Where are the cases/deaths and the hotspots in the US?
The above chart shows that the United States follows the trends of the rest of the world regarding zones where the highest numbers of cases and deaths are occurring. The table with the data for this graph is below.
What do we see here? The band from 40 to 45 degrees North latitude has over 3x the number of COVID-19 Cases and pretty close to 5x the number of COVID-19 deaths than the next highest 5 degree latitude band. Regions in this band include NYC, Philly, Detroit, and Chicago, all harder-hit localities. With this region, the US has around 4.0 Cases per 1000 people. Remove this region and it drops to about 1.5 Cases per 1000 people. The former number places us 10th in the world by cases per 1000 and the latter number places us around 40th. So you can see this one 5 degree band makes a very big difference in our case numbers. It has an even more pronounced affect on the death numbers.
I also note that the slope (today’s rate) of the 40-45 band leads the pack but that 35-40 is catching up. No other region is close on this case (and death) growth measure. See below for a graph… This is a picture of “hot-spots”, i.e., regions with more rapid increases.

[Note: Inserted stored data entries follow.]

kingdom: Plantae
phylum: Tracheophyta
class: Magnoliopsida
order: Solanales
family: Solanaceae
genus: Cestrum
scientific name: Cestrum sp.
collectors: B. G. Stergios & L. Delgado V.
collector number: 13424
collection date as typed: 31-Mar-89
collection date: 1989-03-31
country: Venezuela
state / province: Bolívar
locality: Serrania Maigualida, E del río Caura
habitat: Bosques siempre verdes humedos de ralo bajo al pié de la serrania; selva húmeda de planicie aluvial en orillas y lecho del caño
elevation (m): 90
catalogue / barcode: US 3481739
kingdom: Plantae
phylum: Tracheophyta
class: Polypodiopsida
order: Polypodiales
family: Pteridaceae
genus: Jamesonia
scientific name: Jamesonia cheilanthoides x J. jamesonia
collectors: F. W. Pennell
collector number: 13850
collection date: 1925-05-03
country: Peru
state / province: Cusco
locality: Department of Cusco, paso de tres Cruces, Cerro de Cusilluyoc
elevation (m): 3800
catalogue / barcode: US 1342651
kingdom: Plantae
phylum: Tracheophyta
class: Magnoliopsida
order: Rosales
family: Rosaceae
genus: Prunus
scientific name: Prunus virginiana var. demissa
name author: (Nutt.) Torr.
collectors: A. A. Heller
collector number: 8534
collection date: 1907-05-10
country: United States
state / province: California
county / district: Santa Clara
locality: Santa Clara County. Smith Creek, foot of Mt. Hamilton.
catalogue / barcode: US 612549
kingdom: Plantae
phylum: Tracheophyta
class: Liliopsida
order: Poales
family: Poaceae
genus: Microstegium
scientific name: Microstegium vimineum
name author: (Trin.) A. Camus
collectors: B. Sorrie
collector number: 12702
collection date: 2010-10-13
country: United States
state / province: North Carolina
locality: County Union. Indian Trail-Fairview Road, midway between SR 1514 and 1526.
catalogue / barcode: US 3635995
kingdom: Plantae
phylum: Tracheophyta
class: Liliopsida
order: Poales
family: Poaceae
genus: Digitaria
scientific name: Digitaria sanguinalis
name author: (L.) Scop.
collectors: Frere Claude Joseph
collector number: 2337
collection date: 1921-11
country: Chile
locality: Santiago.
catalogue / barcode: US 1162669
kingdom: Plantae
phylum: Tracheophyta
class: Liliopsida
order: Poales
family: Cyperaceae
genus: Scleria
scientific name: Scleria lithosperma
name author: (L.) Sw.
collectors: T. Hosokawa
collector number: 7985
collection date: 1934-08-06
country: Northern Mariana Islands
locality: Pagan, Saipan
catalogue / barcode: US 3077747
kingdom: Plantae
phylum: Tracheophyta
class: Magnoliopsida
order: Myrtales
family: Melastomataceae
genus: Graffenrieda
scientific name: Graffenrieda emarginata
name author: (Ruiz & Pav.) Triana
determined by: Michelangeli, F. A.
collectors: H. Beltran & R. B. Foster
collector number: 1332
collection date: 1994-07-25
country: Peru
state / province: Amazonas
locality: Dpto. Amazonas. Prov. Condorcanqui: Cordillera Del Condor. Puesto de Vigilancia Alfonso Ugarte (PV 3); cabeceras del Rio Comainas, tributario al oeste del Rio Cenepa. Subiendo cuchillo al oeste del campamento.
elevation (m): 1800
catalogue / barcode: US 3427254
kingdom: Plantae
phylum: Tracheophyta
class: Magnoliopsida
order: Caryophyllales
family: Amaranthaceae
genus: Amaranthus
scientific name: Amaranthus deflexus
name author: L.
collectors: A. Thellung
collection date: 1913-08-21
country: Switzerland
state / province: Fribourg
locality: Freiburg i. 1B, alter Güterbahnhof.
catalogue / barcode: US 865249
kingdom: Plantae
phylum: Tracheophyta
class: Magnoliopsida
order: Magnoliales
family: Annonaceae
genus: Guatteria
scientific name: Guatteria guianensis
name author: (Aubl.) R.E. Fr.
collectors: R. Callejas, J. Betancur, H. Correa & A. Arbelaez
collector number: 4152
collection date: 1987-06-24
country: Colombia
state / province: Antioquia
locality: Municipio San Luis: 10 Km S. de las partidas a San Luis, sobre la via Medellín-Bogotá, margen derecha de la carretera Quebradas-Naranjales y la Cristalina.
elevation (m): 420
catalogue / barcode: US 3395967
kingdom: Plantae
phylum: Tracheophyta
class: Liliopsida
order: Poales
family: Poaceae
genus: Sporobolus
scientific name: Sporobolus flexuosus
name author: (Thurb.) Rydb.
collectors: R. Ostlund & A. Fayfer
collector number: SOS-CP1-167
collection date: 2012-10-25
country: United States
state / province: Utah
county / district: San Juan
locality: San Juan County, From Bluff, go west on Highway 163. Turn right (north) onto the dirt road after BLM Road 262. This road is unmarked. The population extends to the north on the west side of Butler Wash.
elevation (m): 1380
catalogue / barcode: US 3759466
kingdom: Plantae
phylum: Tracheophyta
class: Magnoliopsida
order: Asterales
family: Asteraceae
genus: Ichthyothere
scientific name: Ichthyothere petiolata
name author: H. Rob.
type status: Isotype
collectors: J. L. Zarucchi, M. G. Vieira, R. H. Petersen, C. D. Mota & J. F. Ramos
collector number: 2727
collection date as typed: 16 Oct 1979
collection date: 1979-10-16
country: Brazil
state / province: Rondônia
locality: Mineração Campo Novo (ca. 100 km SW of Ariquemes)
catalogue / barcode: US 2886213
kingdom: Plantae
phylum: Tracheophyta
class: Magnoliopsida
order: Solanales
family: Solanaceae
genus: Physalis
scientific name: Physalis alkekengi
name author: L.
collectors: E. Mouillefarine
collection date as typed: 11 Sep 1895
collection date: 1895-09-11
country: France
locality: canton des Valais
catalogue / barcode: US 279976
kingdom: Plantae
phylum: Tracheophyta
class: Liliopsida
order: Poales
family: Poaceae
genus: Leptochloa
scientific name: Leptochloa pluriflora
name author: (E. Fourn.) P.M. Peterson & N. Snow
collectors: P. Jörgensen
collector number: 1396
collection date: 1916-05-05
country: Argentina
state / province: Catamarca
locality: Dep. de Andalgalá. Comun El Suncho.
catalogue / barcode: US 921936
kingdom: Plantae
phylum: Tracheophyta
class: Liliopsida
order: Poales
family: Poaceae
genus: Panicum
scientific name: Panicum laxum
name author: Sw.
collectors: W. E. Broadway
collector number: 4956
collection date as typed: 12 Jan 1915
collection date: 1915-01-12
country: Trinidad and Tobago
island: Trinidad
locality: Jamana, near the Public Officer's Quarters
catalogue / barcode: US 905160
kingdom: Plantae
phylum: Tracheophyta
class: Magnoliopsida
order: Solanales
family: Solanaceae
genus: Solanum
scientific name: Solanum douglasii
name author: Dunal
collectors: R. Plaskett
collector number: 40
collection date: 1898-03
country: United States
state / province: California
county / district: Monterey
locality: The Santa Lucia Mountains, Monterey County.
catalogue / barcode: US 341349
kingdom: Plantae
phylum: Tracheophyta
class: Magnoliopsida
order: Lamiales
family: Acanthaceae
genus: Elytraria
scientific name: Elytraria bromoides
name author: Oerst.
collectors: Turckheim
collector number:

Fortunately in the harder hit regions, we’re seeing many of the growth rates slowing down (decelerating). Below are regions that have case numbers that are accelerating the fastest. Note that some of these are outside that hard-hit Northeast corridor. Also note that most of these ‘accelerating’ regions still have low case numbers (their case growth is just starting). And the measure we really care about (deaths) is still very low in these regions. As testing increases, this is a trend I’m seeing more… high numbers of cases and low numbers of deaths. Just something to watch.